In the recording apparatus shown in FIG. 20, the recording head cartridge H1000 shown in FIGS. 1A and 1B is replaceably mounted in position on the carriage 102. The carriage 102 includes an electrical connecting section for transmitting a drive signal or the like to each discharge port through an external signal input terminal on the recording head cartridge H1000.
The carriage 102 is supported and guided reciprocably along guide shafts 103 arranged extending on the apparatus proper in the main scanning direction. The carriage 102 is driven by a driving mechanism including a main scanning motor 104 through a motor pulley 105, a driven pulley 106 and a timing belt 107, while at the same time being controlled in position and movement. Also, a home position sensor 130 is mounted on the carriage 102. As a result, it is possible to determine the position at which the home position sensor 130 on the carriage 102 passes the masking plate 136.
The recording medium 108 such as the printing papers and the plastic sheets are fed, separately one by one, from an auto sheet feeder (ASF) 132 by rotating pickup rollers 131 by a paper feed motor 135 through a gear. Further, the rotation of a conveyor roller 109 causes the recording medium 108 to be conveyed (auxiliary scanning) through a position (print unit) in opposed relation with the discharge port surface of the recording head cartridge H1000. The conveyor roller 109 is driven by the turning effort of a LF motor 134 through a gear. In the process, it is determined whether the paper has been fed or not and the starting position of paper feed is searched and determined at the time point when the recording medium 108 passes a paper end sensor 133. The paper end sensor 133 is used also for the purpose of determining the actual position of the rear end of the recording medium 108 and finally determining the current recording position from the actual rear end.

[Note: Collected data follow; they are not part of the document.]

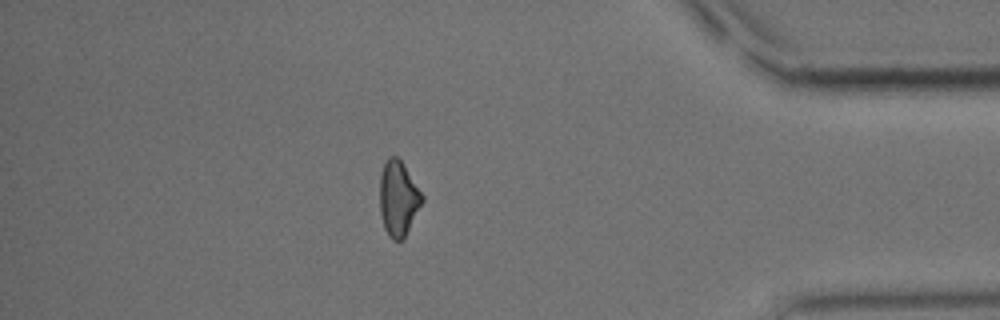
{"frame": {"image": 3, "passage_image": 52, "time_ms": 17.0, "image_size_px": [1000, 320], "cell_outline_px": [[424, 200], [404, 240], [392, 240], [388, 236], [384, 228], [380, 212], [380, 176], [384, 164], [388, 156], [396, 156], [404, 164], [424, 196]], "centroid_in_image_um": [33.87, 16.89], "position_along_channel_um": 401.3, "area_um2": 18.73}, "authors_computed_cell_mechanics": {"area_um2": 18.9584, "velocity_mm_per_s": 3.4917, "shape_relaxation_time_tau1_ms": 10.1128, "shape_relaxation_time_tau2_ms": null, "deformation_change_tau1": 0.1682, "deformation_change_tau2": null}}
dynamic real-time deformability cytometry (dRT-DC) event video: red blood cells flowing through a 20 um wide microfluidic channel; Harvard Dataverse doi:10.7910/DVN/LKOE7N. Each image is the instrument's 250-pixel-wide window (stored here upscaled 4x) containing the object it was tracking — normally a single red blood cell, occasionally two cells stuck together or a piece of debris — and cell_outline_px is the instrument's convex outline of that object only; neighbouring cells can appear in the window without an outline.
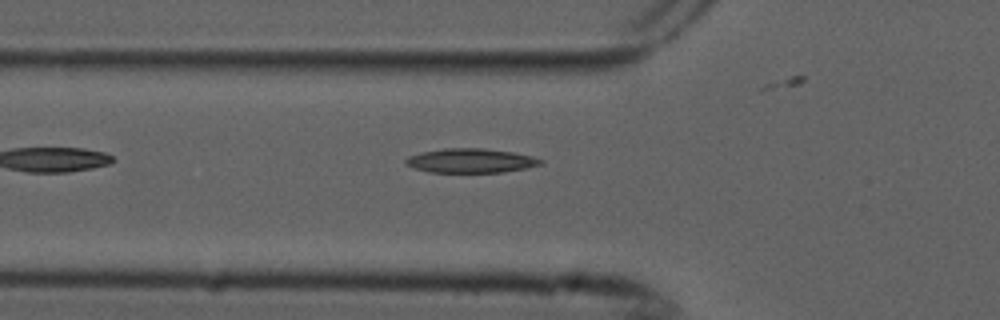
{"species": "common noctule bat (a hibernating species)", "species_latin": "Nyctalus noctula", "temperature_condition": "cold", "stored_images_in_passage": 6, "camera_frame_rate_fps": 3000, "um_per_image_px": 0.085, "animal": {"sex": "male", "forearm_length_mm": 52.5}, "frame": {"image": 1, "passage_image": 6, "time_ms": 1.667, "image_size_px": [1000, 320], "cell_outline_px": [[544, 164], [504, 172], [428, 172], [404, 164], [404, 160], [408, 156], [424, 152], [444, 148], [484, 148], [512, 152], [532, 156], [544, 160]], "centroid_in_image_um": [40.02, 13.65], "position_along_channel_um": 85.8, "area_um2": 19.02}}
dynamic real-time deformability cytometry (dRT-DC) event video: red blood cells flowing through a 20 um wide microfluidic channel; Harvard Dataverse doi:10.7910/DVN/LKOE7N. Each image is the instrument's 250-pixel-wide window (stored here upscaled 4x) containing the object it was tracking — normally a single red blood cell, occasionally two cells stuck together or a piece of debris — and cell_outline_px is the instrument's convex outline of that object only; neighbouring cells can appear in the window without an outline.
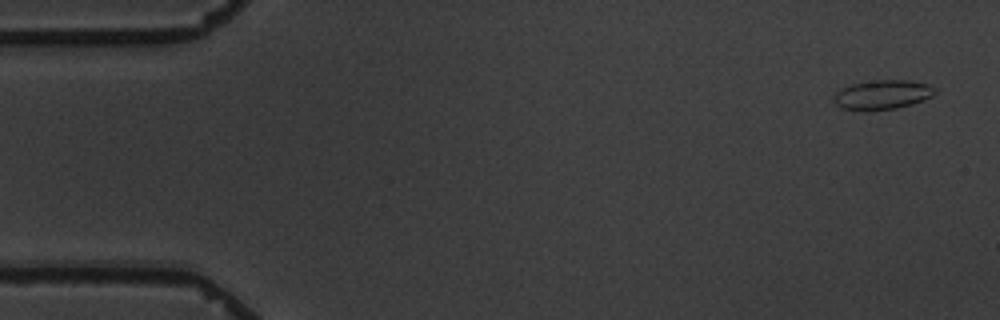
{"species": "common noctule bat (a hibernating species)", "species_latin": "Nyctalus noctula", "temperature_condition": "warm", "stored_images_in_passage": 4, "camera_frame_rate_fps": 3000, "um_per_image_px": 0.085, "animal": {"sex": "male", "body_mass_g": 19.5, "forearm_length_mm": 54.6}, "frame": {"image": 1, "passage_image": 1, "time_ms": 0.0, "image_size_px": [1000, 320], "cell_outline_px": [[936, 92], [932, 96], [912, 104], [896, 108], [864, 112], [840, 108], [832, 100], [836, 92], [840, 88], [852, 84], [876, 80], [908, 80], [928, 84], [936, 88]], "centroid_in_image_um": [74.96, 8.07], "position_along_channel_um": 10.0, "area_um2": 17.57}}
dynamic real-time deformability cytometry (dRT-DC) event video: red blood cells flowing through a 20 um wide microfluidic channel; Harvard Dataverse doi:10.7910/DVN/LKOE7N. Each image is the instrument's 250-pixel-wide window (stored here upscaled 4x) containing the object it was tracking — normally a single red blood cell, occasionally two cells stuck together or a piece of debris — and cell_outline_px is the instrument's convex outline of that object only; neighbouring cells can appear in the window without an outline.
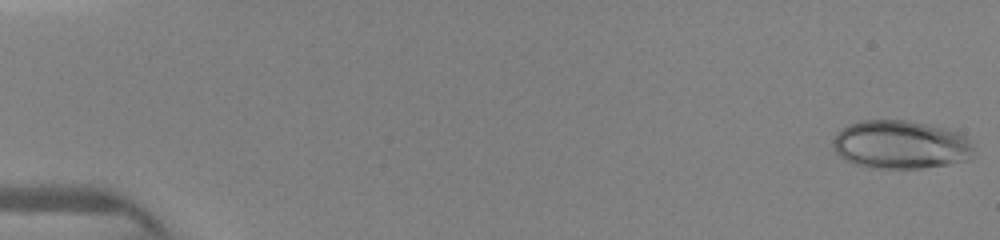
{"species": "human", "species_latin": "Homo sapiens", "temperature_condition": "warm", "stored_images_in_passage": 19, "camera_frame_rate_fps": 3000, "um_per_image_px": 0.085, "donor": {"sex": "female"}, "frame": {"image": 1, "passage_image": 1, "time_ms": 0.0, "image_size_px": [1000, 240], "cell_outline_px": [[972, 156], [968, 160], [948, 164], [920, 168], [876, 168], [856, 164], [844, 160], [832, 148], [832, 140], [844, 128], [852, 124], [864, 120], [904, 120], [924, 124], [956, 132], [964, 136], [972, 144]], "centroid_in_image_um": [76.53, 12.31], "position_along_channel_um": 8.5, "area_um2": 39.13}}
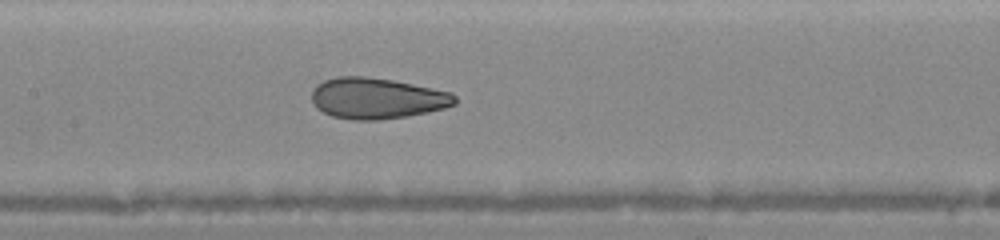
{"frame": {"image": 2, "passage_image": 16, "time_ms": 7.333, "image_size_px": [1000, 240], "cell_outline_px": [[456, 104], [444, 108], [428, 112], [408, 116], [376, 120], [352, 120], [332, 116], [316, 108], [312, 104], [312, 88], [316, 84], [324, 80], [336, 76], [364, 76], [392, 80], [452, 92], [456, 96]], "centroid_in_image_um": [32.01, 8.35], "position_along_channel_um": 175.4, "area_um2": 34.39}}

The recording medium 108 has the reverse side thereof supported by a platen (not shown) in order to form a flat printed surface at the printing unit. In this case, the recording head cartridge H1000 mounted on the carriage 102 is held in such a manner that the discharge port surface thereof is projected downward of the carriage 102 in parallel to the recording medium 108 between the pair of the conveyor rollers.
The recording head cartridge H1000 is mounted on the carriage 102 in such a manner that the discharge ports of the discharge units are arranged in the direction crossing the scanning direction of the carriage 102. The recording liquid is discharged from these discharge ports for recording.
It will thus be understood from the foregoing description that according to the embodiments of the invention, there are provided a reliable, compact recording head and a recording apparatus using the recording head, in which the adhesion between a compact substrate and a discharge port forming member is improved, while having a sufficient ink resistance and a sufficient anti-cavitation property, and in which the protective film capable of preventing the damage to the circuits in the substrates can be easily inspected for a defect.